Expo 67

The thing about Expo was the stunning architecture. Now all that I remember is Buckminster Fuller’s geodesic dome that was the United States’ Pavilion (that I’m pretty sure we did not go in, since we skipped anything with a long lineup) because of its connection with Harry Kroto’s Carbon 60 Nobel Prize, but it was not the only flashy, unusual, or frankly weird building- they were all like that, trying hard and amazing. Inside they were educational marketing pitches for their country/province/state/nation/organization/or theme: 90 in all, and they had merchandise too of course, restaurants, and shows leaning heavily on exciting technology.


Now that I’ve read these letters, I know that Cyn must have remembered her visit to the New York World’s Fair in 1939 but I certainly don’t remember her making any comparisons at the time- I was too busy buying a real koala bear fur postcard- yes, repulsive, but very soft to stroke. I never sent that postcard, but Grannie saved a couple showing the Canadian Pavilion and the Ontario one. The front of the Expo 67 one has an arrow pointing to the minute people around the edge of the inverted pyramid and saying: This is them!

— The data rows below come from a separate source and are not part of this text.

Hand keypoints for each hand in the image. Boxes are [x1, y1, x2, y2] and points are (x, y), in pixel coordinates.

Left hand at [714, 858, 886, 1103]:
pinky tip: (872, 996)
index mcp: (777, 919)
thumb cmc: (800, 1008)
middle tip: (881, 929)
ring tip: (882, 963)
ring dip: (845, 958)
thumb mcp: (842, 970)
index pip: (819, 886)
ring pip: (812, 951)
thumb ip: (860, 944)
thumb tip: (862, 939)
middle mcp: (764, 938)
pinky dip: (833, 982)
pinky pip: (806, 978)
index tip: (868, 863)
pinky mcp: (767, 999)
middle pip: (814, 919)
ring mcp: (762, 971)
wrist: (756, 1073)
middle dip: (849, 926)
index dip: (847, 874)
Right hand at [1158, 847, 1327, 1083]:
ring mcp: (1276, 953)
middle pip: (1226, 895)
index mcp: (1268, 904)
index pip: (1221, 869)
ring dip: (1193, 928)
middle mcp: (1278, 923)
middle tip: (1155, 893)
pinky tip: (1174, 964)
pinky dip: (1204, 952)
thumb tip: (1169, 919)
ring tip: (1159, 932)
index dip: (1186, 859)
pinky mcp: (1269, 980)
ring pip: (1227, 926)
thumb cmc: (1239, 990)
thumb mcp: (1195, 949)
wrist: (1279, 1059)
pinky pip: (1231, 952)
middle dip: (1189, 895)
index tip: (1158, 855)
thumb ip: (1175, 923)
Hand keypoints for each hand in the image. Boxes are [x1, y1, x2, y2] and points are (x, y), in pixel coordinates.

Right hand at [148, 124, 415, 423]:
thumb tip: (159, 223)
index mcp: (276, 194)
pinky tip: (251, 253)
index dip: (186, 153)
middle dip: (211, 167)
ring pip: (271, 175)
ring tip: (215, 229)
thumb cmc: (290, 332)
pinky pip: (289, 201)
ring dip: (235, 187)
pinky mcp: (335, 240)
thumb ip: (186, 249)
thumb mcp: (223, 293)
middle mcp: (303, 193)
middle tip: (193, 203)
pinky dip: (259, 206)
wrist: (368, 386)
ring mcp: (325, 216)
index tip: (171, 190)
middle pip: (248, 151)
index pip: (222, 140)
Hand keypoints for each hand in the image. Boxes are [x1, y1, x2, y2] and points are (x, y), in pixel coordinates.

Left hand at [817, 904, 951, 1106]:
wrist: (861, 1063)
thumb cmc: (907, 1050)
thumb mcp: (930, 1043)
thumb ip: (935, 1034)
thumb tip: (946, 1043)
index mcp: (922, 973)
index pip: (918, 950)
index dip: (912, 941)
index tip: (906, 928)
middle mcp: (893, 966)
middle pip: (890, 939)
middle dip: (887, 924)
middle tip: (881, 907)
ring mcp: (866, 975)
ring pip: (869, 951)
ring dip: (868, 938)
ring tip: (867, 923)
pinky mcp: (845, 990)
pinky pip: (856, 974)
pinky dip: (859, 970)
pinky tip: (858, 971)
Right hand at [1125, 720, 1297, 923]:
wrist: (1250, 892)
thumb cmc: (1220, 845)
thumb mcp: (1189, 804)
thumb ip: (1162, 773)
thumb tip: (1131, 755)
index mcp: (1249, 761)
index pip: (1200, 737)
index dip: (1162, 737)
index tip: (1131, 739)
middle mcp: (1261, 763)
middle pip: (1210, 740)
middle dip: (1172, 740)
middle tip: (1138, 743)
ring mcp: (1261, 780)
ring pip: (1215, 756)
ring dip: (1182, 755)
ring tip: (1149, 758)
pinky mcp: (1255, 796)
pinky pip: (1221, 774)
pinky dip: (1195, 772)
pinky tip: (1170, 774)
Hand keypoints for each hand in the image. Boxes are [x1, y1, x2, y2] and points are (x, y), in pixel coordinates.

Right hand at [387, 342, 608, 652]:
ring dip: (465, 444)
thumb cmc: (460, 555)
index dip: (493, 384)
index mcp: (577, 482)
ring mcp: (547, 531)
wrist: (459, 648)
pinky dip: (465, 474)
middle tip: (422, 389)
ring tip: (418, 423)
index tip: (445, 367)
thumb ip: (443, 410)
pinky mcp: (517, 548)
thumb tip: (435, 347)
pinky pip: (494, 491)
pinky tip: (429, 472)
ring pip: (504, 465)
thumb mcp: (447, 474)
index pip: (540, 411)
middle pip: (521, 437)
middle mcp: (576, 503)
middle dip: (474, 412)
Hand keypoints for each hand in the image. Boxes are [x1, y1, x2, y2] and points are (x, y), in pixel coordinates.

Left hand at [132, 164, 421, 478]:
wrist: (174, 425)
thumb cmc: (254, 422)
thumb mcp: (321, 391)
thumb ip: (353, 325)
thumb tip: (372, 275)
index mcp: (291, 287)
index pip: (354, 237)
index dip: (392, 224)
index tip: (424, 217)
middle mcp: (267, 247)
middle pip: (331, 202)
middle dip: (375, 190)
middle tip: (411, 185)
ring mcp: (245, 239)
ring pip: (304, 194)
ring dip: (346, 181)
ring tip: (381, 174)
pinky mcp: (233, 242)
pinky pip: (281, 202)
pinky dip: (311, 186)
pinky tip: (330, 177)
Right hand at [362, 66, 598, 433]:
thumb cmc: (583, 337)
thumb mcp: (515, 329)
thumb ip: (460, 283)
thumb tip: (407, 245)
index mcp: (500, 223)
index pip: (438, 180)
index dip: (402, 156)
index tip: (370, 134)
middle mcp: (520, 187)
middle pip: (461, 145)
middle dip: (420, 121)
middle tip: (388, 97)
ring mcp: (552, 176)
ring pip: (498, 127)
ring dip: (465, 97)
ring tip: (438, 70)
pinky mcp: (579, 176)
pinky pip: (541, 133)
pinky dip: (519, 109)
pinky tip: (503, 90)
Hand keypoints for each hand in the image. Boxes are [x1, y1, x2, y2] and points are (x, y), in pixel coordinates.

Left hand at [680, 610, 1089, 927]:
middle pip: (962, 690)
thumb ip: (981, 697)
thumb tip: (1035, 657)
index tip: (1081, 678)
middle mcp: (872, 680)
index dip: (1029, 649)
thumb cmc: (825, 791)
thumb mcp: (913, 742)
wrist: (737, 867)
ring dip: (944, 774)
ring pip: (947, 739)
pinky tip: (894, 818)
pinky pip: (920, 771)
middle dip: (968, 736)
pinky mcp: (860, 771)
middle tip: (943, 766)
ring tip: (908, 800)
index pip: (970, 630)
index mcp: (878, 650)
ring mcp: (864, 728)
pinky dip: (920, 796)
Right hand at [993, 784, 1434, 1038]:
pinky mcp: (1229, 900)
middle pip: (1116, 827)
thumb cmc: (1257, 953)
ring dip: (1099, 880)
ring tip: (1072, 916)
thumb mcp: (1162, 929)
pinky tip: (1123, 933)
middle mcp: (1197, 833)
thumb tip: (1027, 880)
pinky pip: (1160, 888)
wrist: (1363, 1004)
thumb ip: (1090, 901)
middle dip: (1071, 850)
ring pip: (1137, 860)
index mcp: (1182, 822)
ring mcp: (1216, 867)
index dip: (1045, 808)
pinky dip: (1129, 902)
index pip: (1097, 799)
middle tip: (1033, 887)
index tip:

On the other side it is addressed to Mrs Carol Ewing and the stamp is franked with a (dateless) Expo logo showing it was mailed on site, and it reads:

Dear Grannie,
As you see we are at Expo. It is really fabulous! Charlie and Mummy climbed to the top of the triangle and says it sways! You owe me a letter. Love Linda.

Cyn’s scrapbook shows the Ontario Pavilion, the most visited (but perhaps not by us, no swag) U.S.S.R. Pavilion at the bottom, and mementos from the France and Taiwanese pavilions, which we obviously went to.

It seems strange that we only spent one day there, when Canadians from much further away travelled to explore for several days, but our English trip was the Costain priority. My brother remembers a school trip to Expo as well, featuring big crowds and overwhelming hugeness, but I’m pretty sure the rest of us only spent one day there. The Centennial awareness however, pervaded the whole year- especially July 1, 1967, Canada’s 100th birthday.